### Exercise directions
Return each line of the material below verbatim, keeping the original order and adding nothing.

### Dataset extract
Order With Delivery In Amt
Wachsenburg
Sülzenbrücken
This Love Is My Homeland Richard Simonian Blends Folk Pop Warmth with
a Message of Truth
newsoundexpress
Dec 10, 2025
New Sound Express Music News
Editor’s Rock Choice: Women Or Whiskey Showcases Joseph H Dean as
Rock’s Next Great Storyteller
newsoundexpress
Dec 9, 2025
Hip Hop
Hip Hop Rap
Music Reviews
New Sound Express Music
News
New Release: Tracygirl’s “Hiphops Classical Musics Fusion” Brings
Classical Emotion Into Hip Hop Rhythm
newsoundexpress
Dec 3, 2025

### Result of this exercise
Order With Delivery In Amt
Wachsenburg
Sülzenbrücken
This Love Is My Homeland Richard Simonian Blends Folk Pop Warmth with
a Message of Truth
newsoundexpress
Dec 10, 2025
New Sound Express Music News
Editor’s Rock Choice: Women Or Whiskey Showcases Joseph H Dean as
Rock’s Next Great Storyteller
newsoundexpress
Dec 9, 2025
Hip Hop
Hip Hop Rap
Music Reviews
New Sound Express Music
News
New Release: Tracygirl’s “Hiphops Classical Musics Fusion” Brings
Classical Emotion Into Hip Hop Rhythm
newsoundexpress
Dec 3, 2025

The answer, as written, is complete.